The classification results of actions “arm wrestling”, “bar tending”,“bending back” and “book binding”.

Experiment on real-world datasets

In order to prove the generalization ability of our algorithm, we also test it on homemade datasets in addition to widely used standard datasets. The classification results of four action “clap**”, “brush teeth”,“sneeze/cough” and “salute” are shown in Fig. 14. We can see that four methods can recognize all the four actions positively, however, our method exhibits higher confidence than all the other three methods even for the three similar actions( “brush teeth”,“sneeze/cough” and “salute” ). ours demonstrates an impressive average confidence level of 96%, while the confidence of 2s-AGCN is 86%.

Figure 14
figure 14

The classification result of action “clap**”, “brush teeth”,“sneeze/cough” and “salute”.

Table 7 presents the average inference time of the four algorithms on the homemade datasets. The optimal results are highlighted in bold, while the sub-optimal results are italics. HAR-ViT demonstrates an average inference time that is 4 s and 3 s faster than 2s-AGCN and DSTA-Net, respectively. Since the skeleton data in the real environment consists of single action, its inference time is significantly shorter compared to that of standard datasets in Table 6.

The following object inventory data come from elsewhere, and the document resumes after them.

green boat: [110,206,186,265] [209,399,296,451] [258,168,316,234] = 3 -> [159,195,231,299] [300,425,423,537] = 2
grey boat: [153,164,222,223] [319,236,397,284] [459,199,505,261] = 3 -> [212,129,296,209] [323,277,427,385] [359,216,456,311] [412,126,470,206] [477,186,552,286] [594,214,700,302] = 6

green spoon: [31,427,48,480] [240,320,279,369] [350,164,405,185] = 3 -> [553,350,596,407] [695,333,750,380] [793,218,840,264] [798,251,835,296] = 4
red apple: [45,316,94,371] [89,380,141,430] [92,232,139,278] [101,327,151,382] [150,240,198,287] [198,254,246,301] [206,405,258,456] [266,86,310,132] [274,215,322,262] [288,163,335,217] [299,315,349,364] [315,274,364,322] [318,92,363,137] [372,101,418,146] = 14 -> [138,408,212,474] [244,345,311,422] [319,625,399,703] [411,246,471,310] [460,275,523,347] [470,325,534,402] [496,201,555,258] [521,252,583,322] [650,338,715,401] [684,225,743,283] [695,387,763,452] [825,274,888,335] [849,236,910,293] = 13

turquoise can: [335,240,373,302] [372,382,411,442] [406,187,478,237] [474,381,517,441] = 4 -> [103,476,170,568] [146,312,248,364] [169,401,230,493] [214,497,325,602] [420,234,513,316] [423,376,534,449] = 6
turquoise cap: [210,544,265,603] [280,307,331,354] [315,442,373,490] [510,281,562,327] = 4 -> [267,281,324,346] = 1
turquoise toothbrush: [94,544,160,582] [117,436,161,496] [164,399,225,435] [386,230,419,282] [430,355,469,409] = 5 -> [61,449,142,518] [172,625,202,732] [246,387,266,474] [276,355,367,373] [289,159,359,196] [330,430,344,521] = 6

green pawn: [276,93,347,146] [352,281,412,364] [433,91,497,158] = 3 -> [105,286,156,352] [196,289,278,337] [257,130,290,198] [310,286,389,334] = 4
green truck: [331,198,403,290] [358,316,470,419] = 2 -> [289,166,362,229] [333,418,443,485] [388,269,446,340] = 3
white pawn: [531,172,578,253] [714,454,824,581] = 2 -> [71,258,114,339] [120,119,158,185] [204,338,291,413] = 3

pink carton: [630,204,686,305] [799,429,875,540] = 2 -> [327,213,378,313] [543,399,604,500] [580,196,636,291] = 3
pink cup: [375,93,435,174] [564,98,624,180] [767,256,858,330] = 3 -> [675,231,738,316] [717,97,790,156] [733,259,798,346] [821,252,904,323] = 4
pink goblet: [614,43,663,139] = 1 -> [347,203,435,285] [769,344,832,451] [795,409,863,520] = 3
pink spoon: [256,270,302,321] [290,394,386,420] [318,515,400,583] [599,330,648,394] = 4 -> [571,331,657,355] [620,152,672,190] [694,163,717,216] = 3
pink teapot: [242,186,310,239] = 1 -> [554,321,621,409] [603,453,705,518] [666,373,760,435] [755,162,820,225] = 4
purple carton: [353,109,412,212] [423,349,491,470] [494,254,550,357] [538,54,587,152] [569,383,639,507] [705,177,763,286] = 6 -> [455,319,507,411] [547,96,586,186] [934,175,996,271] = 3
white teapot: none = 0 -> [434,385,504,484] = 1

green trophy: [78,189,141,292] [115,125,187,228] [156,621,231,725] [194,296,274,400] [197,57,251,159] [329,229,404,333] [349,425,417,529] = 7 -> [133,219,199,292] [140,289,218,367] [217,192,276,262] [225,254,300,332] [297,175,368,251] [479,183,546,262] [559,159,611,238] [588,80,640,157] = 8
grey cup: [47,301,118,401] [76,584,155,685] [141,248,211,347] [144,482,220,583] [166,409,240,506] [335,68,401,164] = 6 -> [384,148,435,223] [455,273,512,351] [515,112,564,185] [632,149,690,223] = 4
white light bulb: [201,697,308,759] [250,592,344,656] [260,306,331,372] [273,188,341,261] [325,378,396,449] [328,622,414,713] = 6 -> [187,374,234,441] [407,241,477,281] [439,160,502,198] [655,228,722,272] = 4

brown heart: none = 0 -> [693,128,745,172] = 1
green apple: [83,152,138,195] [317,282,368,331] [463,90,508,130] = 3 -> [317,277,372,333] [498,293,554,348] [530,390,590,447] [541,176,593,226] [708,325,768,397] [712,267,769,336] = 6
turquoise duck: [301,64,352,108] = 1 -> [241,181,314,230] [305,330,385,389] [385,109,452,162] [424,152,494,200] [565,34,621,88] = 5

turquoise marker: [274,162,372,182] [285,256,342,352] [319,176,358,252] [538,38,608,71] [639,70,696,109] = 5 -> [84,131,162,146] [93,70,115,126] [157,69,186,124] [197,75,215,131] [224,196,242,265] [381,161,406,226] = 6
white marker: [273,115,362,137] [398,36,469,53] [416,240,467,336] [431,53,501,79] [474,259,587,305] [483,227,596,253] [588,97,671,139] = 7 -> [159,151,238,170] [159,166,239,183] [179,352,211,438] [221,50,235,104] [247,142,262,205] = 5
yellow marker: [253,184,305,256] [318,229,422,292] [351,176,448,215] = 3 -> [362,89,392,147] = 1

Table 7 Mean inference time on the homemade datasets.

Ablation experiment

In order to validate the efficacy of each module in our proposed method, we conducts ablation experiments. HAR-ViT model combines the strengths of 2s-AGCN and ViT models. However, it should be noted that 2s-AGCN has the difficulty of gradient disappearance and unsubstantial capturing in hidden data. Hence, we have made enhancements to 2s-AGCN, namely eAGCL, and it serves as the baseline, the results of the ablation experiment are presented in Table 8. We can include that the each model in our method plays an important role. By incorporating eAGCL, ViT's applicability is extended from 2D images to 3D skeleton information. Additionally, the introduction of a position encoder enables ViT to specialize in time series data. Transformer encoder efficiently compresses sequence data features to enhance calculation speed.

Table 8 Ablation experiment results of our method.

Increasing the depth of the Transformer encoder leads to excessive complexity and overfitting of the model. Ablation experiments of the depth of Transformer encoder are shown in Table 9, it is demonstrated that depth of 12 achieves optimal performance, and this configuration was adopted in all experiments in this paper.

Table 9 Ablation experiment results of the depth of transformer encoder.

Conclusions

The paper presents HAR-ViT, a novel method for human activity recognition. X-sub, X-view and X-set experiments on standard widely datasets demonstrate that the HAR-ViT model exhibits fast training speed and requires fewer calculation parameters. Mathematical analysis and test experimental results further confirm that HAR-ViT can achieve SOTA performance and have higher accuracy than some GCN-basd methods.

However, we also found some limitations. On three skeleton-based action datasets, this work demonstrates the model prototype and provides a clear plan for further study, but doesn’t test on other specific action datasets. In the future, the scope of our research will widen to include other forms of data, including depth maps and point cloud. Furthermore, our method cannot solve the incomplete skeleton data, because the lack of any joint may lead to inaccurate attention results. Therefore, it is also to be studied in the future.